▸ About this task:
From the first line to the last, write out the records exactly, leaving the pictures behind.

Data items
********************
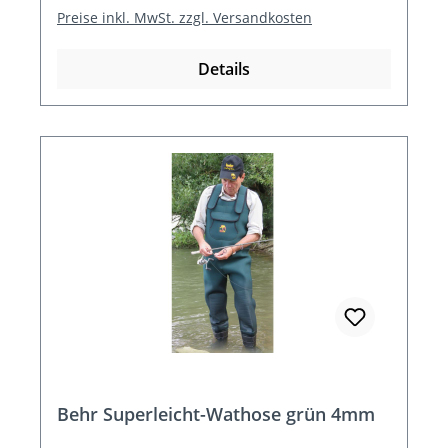
Preise inkl. MwSt. zzgl. Versandkosten
Details
Behr Superleicht-Wathose grün 4mm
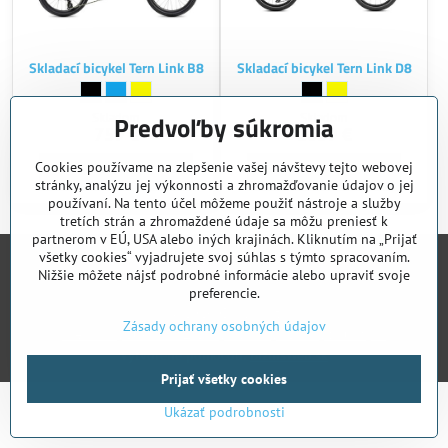
Skladací bicykel Tern Link B8
Skladací bicykel Tern Link D8
Skladací bicykel Tern Link B8 - Farba:
Black
Skladací bicykel Tern Link B8 - Farba:
Blue
Skladací bicykel Tern Link B8 - Farba:
Yellow
Skladací bicykel Tern Link 
Black
Skladací bicykel Tern 
Yellow
Skladom
Skladom
Predvoľby súkromia
759 €
1039 €
Cookies používame na zlepšenie vašej návštevy tejto webovej
Zobraziť
Zobraziť
stránky, analýzu jej výkonnosti a zhromažďovanie údajov o jej
používaní. Na tento účel môžeme použiť nástroje a služby
tretích strán a zhromaždené údaje sa môžu preniesť k
partnerom v EÚ, USA alebo iných krajinách. Kliknutím na „Prijať
všetky cookies“ vyjadrujete svoj súhlas s týmto spracovaním.
Nižšie môžete nájsť podrobné informácie alebo upraviť svoje
preferencie.
©
2026
Copyright
Zásady ochrany osobných údajov
Predvoľby súkromia
Zásady ochrany osobných údajov
Vytvorené pomocou:
BiznisWeb.sk
Prijať všetky cookies
Ukázať podrobnosti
********************
▸ Output below:
Preise inkl. MwSt. zzgl. Versandkosten
Details
Behr Superleicht-Wathose grün 4mm
Skladací bicykel Tern Link B8
Skladací bicykel Tern Link D8
Skladací bicykel Tern Link B8 - Farba:
Black
Skladací bicykel Tern Link B8 - Farba:
Blue
Skladací bicykel Tern Link B8 - Farba:
Yellow
Skladací bicykel Tern Link 
Black
Skladací bicykel Tern 
Yellow
Skladom
Skladom
Predvoľby súkromia
759 €
1039 €
Cookies používame na zlepšenie vašej návštevy tejto webovej
Zobraziť
Zobraziť
stránky, analýzu jej výkonnosti a zhromažďovanie údajov o jej
používaní. Na tento účel môžeme použiť nástroje a služby
tretích strán a zhromaždené údaje sa môžu preniesť k
partnerom v EÚ, USA alebo iných krajinách. Kliknutím na „Prijať
všetky cookies“ vyjadrujete svoj súhlas s týmto spracovaním.
Nižšie môžete nájsť podrobné informácie alebo upraviť svoje
preferencie.
©
2026
Copyright
Zásady ochrany osobných údajov
Predvoľby súkromia
Zásady ochrany osobných údajov
Vytvorené pomocou:
BiznisWeb.sk
Prijať všetky cookies
Ukázať podrobnosti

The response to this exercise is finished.